*GIVEN RECORDS*.
···
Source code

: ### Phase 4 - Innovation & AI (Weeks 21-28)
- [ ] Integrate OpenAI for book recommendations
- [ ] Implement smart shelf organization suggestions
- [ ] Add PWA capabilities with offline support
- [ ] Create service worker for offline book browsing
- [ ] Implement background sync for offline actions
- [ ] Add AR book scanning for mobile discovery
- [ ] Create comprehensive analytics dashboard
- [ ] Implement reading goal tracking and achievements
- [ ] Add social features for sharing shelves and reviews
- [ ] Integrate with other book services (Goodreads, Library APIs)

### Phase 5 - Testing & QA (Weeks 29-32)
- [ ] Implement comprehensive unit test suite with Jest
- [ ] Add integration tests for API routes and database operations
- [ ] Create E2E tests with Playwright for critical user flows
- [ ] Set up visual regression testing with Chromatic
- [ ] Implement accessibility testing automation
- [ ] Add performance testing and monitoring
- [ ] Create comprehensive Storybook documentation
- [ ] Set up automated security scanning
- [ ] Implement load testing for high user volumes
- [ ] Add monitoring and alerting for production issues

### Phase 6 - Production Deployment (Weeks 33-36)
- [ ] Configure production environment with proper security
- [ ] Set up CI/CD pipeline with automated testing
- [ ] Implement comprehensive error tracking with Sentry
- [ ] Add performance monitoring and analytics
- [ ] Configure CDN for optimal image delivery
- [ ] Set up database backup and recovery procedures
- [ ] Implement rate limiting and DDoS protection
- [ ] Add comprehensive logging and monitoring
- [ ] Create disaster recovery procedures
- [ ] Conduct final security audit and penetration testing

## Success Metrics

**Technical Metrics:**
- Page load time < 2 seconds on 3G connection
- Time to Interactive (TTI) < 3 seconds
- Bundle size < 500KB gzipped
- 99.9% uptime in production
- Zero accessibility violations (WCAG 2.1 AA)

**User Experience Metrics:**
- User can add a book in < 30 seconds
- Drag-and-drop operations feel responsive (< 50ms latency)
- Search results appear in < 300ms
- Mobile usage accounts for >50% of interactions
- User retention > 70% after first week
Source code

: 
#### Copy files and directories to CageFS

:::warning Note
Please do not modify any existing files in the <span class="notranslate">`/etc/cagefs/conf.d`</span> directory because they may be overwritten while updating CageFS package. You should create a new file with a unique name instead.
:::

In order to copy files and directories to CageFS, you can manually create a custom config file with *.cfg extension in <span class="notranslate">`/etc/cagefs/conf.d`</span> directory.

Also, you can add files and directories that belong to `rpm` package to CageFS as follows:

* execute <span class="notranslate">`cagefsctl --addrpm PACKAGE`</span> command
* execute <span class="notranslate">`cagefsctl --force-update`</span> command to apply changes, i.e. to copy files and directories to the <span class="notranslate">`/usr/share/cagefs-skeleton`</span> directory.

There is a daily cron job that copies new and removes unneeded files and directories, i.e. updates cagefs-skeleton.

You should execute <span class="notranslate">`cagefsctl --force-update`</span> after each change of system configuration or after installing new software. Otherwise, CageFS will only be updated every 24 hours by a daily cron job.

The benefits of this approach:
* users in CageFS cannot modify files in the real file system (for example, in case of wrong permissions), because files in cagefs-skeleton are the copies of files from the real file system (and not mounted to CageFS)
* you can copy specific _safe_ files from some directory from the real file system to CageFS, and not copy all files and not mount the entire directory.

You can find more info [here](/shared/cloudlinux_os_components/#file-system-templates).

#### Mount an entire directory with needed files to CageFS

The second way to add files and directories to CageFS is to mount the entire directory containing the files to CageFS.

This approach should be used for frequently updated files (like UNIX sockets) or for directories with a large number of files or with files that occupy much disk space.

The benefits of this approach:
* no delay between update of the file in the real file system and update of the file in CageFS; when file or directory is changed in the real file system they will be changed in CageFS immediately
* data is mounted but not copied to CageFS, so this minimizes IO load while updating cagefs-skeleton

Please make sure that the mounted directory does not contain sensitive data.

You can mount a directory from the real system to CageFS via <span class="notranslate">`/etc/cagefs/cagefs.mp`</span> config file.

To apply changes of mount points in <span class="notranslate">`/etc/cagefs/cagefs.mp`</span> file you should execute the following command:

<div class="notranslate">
···
*TRY IT*. Where a line of the records above holds the word "after", copy that line.

*PROBLEM SOLUTION*.
- User retention > 70% after first week
You should execute <span class="notranslate">`cagefsctl --force-update`</span> after each change of system configuration or after installing new software. Otherwise, CageFS will only be updated every 24 hours by a daily cron job.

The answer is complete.